Repeat the listing below verbatim, without its images.

### GIVEN DATA
..........

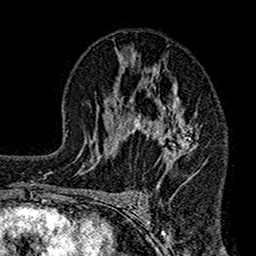
Breast MRI (dynamic contrast-enhanced), one axial slice. Slice 86 of 160 in the series (ordered by position). Cropped to one breast. Dynamic contrast-enhanced series, time point 2 of 7 at this slice position (early post-contrast). 1.5 T. TE 2.7 ms, TR 4.9 ms. 1 mm slice thickness. 256 × 256 image matrix, field of view 155 × 155 mm. Female patient.
Outlined on this slice (semi-automatic segmentation, software-assisted and operator-edited):
- enhancing-tissue mask used for the functional tumour volume (all voxels passing the contrast-enhancement thresholds inside the analysis volume; usually the tumour): bounding box <112,48,201,189> (left, top, right, bottom; pixels)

..........

### RESPONSE TO THE TASK
Breast MRI (dynamic contrast-enhanced), one axial slice. Slice 86 of 160 in the series (ordered by position). Cropped to one breast. Dynamic contrast-enhanced series, time point 2 of 7 at this slice position (early post-contrast). 1.5 T. TE 2.7 ms, TR 4.9 ms. 1 mm slice thickness. 256 × 256 image matrix, field of view 155 × 155 mm. Female patient.
Outlined on this slice (semi-automatic segmentation, software-assisted and operator-edited):
- enhancing-tissue mask used for the functional tumour volume (all voxels passing the contrast-enhancement thresholds inside the analysis volume; usually the tumour): bounding box <112,48,201,189> (left, top, right, bottom; pixels)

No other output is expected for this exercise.